France's Macron faces no-confidence vote as protestors arrested, refinery strikes continue
The French government faces two no confidence motions Monday afternoon over its pension system changes.
French President Emmanuel Macron arrives to attend the National Roundtable on Diplomacy at the Foreign Ministry in Paris on March 16, 2023.
Michel Euler | Afp | Getty Images
The government of French President Emmanuel Macron faces a no-confidence vote Monday afternoon, as furious opposition lawmakers contest his decision to force changes to the pension system through parliament without a poll.
Two no-confidence motions have been filed — one by a coalition of centrist and left-wing parties, and a second by the far-right National Rally, which is expected to also back the former.
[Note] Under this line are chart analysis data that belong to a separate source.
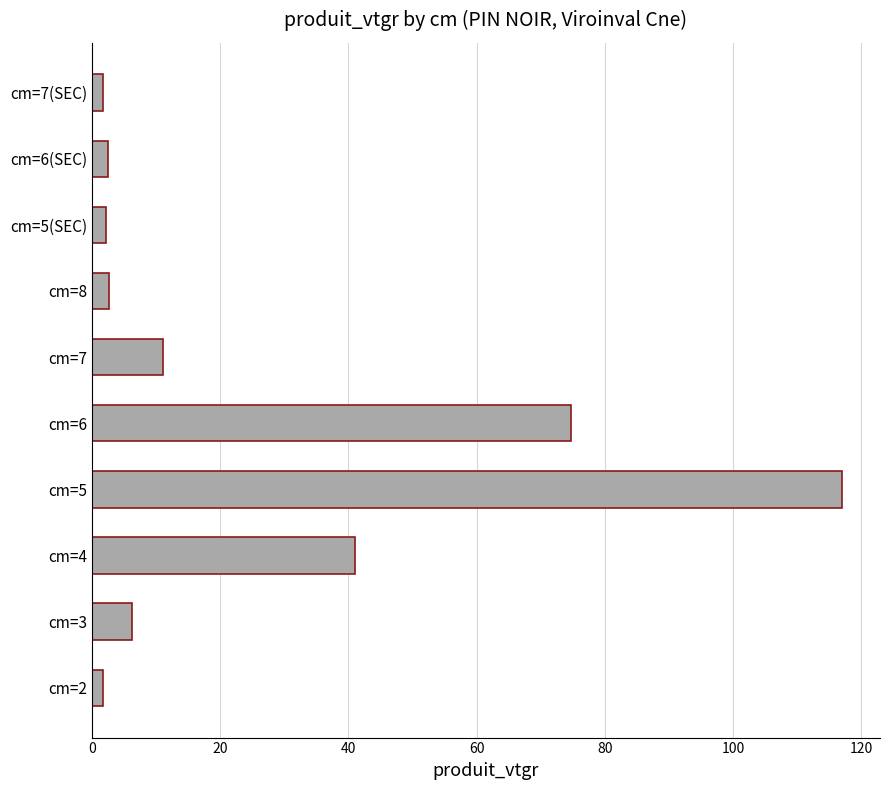

Count the number of data series in this chart.

1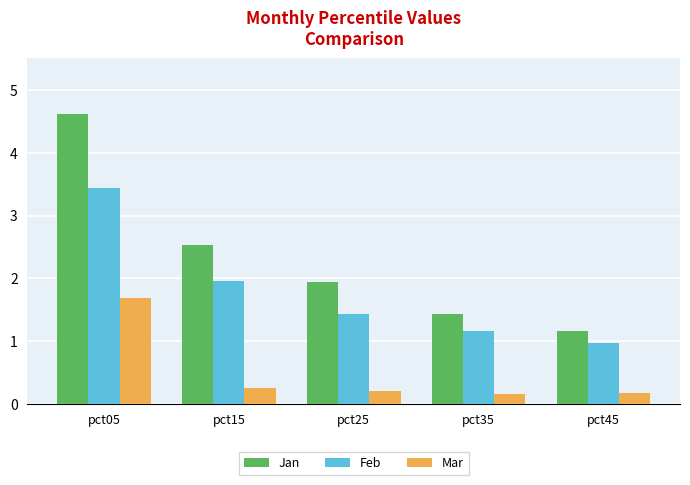

What are all the series names shown in the legend?

Jan, Feb, Mar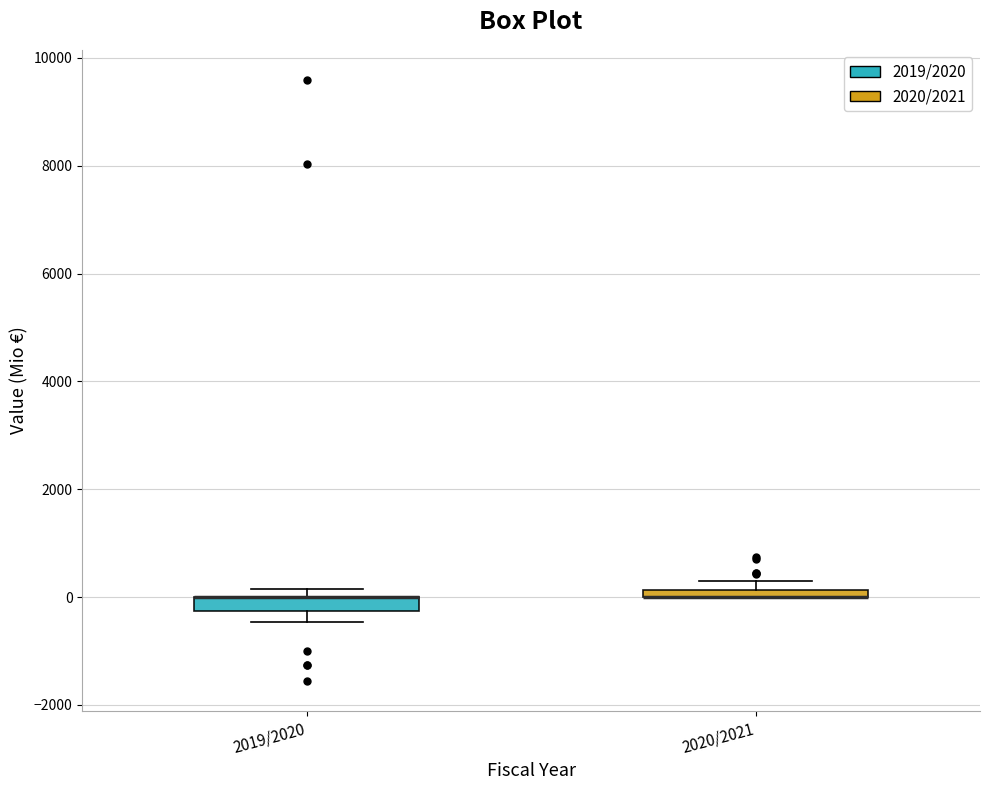

Where is the upper edge of the box for 2019/2020 on the y-axis? The values are not printed on the chart, so give them approximately, as read against the axis.

0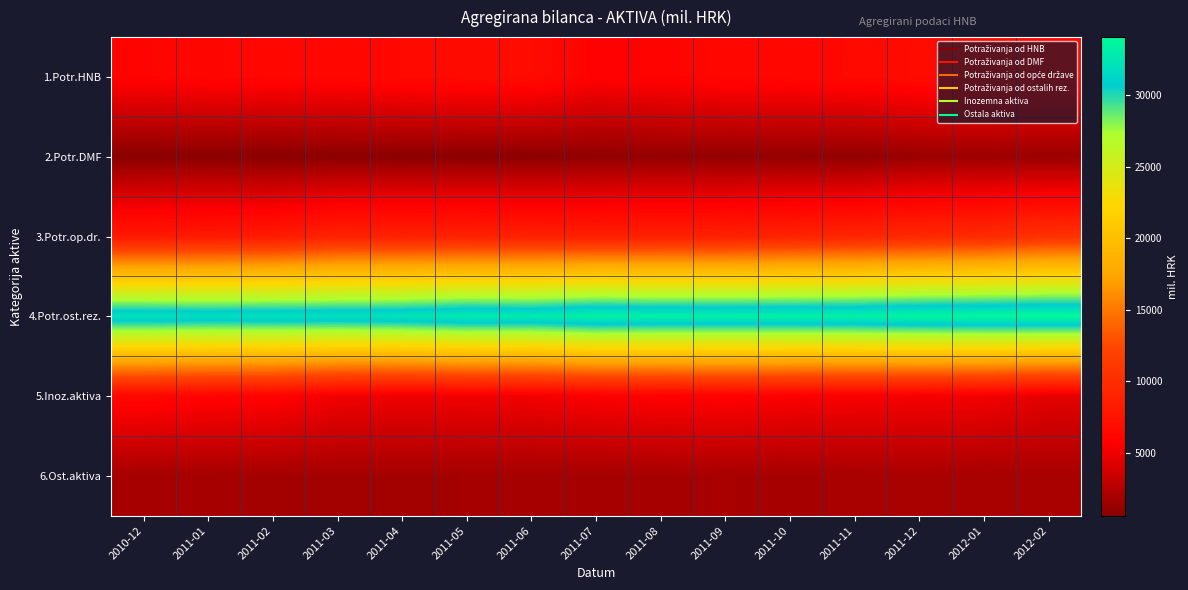

At 2010-12, list the series in order from largest to smallest.

4.Potr.ost.rez., 3.Potr.op.dr., 5.Inoz.aktiva, 1.Potr.HNB, 6.Ost.aktiva, 2.Potr.DMF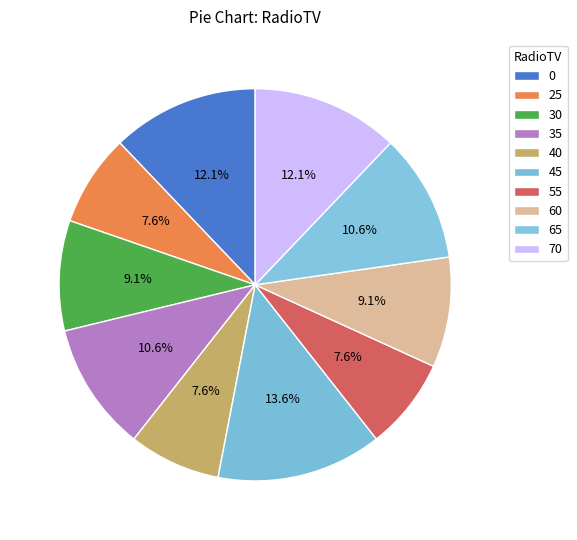

Count the number of slices in the pie.

10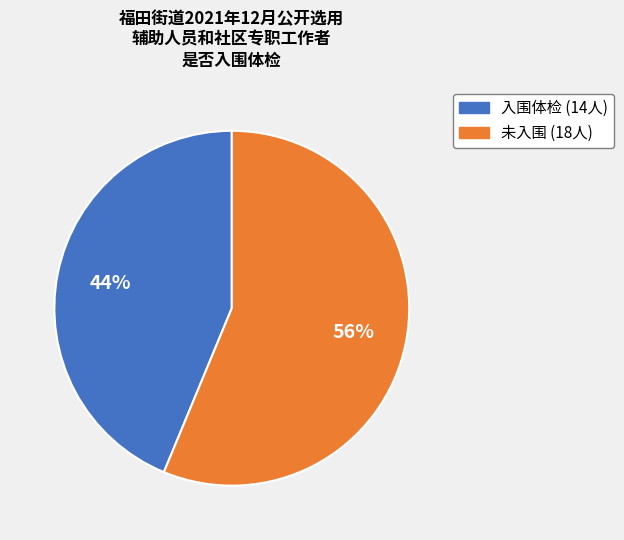

The 未入围 (18人) slice represents 56% of the pie. True or false?

True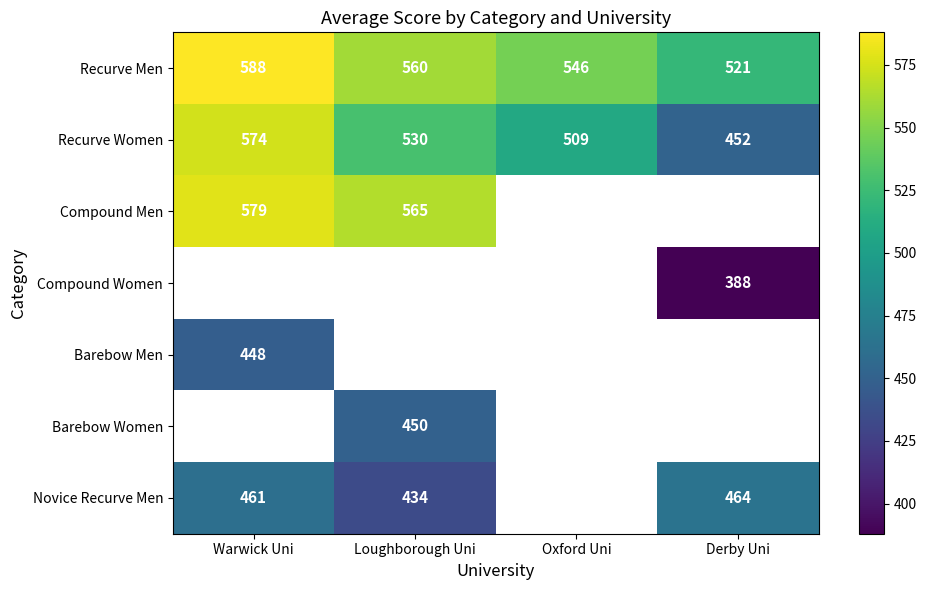

What is the sum of the Recurve Women values at Oxford Uni and Derby Uni?

961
Analysts told CNBC on Friday that Macron's opponents were unlikely to reach the required 287 out of 577 votes.
But the vote is expected to be tight and could lead to the resignation of Prime Minister Elisabeth Borne, who announced the government's intention to use the special constitutional measure to pass the long-standing plan to raise the retirement age.
If the no-confidence vote fails, the bill will go through and lift the retirement age of most workers from 62 to 64 by 2030.
Much will hinge on how many members of the center-right Les Republicains party break ranks and vote against the government.
The party's deputy leader was fired last month for failing to back Macron's pension reform plan, which passed in the upper house of parliament — the Senate — on March 12. Macron calculated he did not have the votes to see the legislation through the lower house of the National Assembly.
Members of parliament of the left hold placards and sing the Marseillaise, French national anthem, as French Prime Minister Elisabeth Borne arrives to deliver a speech on pensions reform bill at the National Assembly in Paris, France, March 16, 2023.
Pascal Rossignol | Reuters
The constituency office of Les Republicains leader Eric Ciotti was pelted with rocks over the weekend, Le Monde reported.
If the administration loses the vote, Macron will appoint a government with a new prime minister or dissolve parliament, triggering elections. This could leave him as a "lame duck for domestic policies for the remainder of his term until 2027," Berenberg economist Holger Schmieding said.
Either way, he will have expended a substantial amount of political capital to achieve his changes, which the government argues are necessary to secure the costly pension system into the future.
A poll published by Elabe on Monday found that 68% of respondents wanted the no-confidence vote to pass, 68% thought that Borne should resign if the motion fails, and 69% believed that using the constitutional measure, called Article 49-3, was a denial of democracy.
Opponents say that the changes will negatively impact women, public sector workers and people on lower pay. They also argue that the government is prioritising businesses and people who are highly paid over average laborers.
Workers have been carrying out industrial action since the start of the year, with industrial action ramping up in March.
Refineries around the country have been been on rolling strikes for 13 days, while industrial action by garbage collectors has led to trash piles building up around Paris.
Transport workers and teachers have also held strikes. Unions have vowed to continue action and called for widespread strikes on Thursday.
Protesters seen gathering at Place de la Concorde during a demonstration on March 16.
Sopa Images | Lightrocket | Getty Images
Hundreds of people have been detained, as thousands have marched in protest around the country, Reuters reported.
The parliamentary session to hold the no-confidence votes is scheduled to begin at 4 p.m. CET.